Jack Ritchie, who had been gambling since he was 17, took his own life in November 2017.
His mother Liz and father Charles have campaigned for industry reform since he died, urging the government not to delay “life-saving” law changes.
A two-week hearing, starting in Sheffield on Monday, will examine the role of gambling in Jack’s death.
Mr and Mrs Ritchie believe Jack, who started betting when he used school dinner money to play fixed-odds betting terminals (FOBTs), had an undiagnosed gambling disorder.
The Ritchies have argued there were no public health warnings about the risk to life posed by gambling products, and that their son was not diagnosed or offered treatment that linked his symptoms to the disorder.
Hull University graduate Jack died in Hanoi, Vietnam, while working as an English teacher in the country.
In September 2020, coroner David Urpeth ruled the inquest, since delayed due to the Covid-19 pandemic, would investigate issues including the state’s provision of medical treatment to Mr Ritchie, and the information available to him and his family about the risks of gambling.

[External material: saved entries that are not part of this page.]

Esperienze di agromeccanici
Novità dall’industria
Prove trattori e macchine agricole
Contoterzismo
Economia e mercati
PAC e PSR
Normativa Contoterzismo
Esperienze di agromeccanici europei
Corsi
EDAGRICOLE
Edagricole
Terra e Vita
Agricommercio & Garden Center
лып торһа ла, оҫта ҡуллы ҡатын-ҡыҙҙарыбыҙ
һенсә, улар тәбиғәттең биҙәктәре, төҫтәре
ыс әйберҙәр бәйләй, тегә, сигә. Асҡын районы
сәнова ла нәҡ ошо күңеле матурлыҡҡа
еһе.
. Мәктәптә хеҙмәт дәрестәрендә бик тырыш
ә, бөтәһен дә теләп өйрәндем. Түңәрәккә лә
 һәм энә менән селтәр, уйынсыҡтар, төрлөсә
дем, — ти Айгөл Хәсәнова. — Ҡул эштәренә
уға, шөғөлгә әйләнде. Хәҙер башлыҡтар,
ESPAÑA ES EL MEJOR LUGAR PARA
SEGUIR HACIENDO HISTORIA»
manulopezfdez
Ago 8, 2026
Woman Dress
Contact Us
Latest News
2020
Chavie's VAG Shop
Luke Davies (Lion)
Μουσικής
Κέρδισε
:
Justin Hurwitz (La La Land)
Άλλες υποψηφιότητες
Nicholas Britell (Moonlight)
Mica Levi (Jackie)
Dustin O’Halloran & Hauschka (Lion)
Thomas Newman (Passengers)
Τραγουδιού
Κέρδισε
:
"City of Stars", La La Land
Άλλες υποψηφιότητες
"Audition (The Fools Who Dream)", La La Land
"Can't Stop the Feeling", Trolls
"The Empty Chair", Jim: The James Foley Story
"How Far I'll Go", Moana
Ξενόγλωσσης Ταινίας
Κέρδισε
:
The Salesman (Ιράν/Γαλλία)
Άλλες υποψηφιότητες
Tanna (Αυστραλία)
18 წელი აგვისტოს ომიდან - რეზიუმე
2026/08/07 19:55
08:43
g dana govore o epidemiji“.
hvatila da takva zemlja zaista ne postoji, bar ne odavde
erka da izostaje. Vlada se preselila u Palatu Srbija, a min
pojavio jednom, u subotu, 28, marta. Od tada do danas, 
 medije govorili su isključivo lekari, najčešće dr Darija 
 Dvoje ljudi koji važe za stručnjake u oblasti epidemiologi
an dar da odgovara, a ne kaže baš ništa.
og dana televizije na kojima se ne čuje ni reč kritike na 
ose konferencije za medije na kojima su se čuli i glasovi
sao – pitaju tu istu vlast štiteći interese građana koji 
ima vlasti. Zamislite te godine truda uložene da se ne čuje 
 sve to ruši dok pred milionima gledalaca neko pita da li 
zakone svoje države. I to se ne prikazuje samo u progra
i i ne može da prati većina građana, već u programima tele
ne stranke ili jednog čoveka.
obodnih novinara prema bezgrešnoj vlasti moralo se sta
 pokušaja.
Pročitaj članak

A previous coroner, since retired, ruled in 2019 that the full hearing would be held under Article 2 rules, meaning it could examine whether any arm of the state breached its duty to protect Jack’s right to life.

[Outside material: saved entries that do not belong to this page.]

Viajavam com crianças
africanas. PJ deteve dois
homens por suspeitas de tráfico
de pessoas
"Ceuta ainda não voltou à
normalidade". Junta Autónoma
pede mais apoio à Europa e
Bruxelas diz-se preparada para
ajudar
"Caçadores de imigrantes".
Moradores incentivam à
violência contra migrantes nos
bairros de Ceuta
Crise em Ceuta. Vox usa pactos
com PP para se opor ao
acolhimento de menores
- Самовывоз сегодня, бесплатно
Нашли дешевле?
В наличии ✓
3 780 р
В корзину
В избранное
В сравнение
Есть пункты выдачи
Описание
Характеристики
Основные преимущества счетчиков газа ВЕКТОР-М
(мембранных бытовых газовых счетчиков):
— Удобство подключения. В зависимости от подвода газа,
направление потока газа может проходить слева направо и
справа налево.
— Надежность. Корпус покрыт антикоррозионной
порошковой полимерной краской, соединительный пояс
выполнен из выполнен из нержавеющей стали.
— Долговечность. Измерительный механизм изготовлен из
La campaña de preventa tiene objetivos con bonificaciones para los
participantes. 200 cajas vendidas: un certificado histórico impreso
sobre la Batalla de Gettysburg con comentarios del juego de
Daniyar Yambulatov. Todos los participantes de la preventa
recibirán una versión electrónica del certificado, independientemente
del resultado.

The Department for Digital, Culture, Media and Sport (DCMS), the Department for Health and Social Care, and the Gambling Commission have been named as interested persons by the coroner, as have the charities GambleAware and GamCare.
More than four years on from her son’s death, Liz Ritchie says her family is “very pleased that people are starting to listen”.
“A very senior legal professional will be listening to the evidence and we’re really grateful to him,” she said.
“He’s listed it for two weeks which gives time for the evidence to be heard and the politicians are listening.”
The couple have campaigned for reform through their charity Gambling with Lives and support other bereaved families who have had a similar experience.
“These were ordinary, bright, happy cheerful people and they have been exposed unknowingly to something that is incredibly addictive,” Charles said
“It happens very rapidly.”
A DCMS spokesperson said: “Our thoughts are with Jack’s family at this difficult time and following this tragic case.
“We will not comment further until the inquest and legal proceedings have concluded.”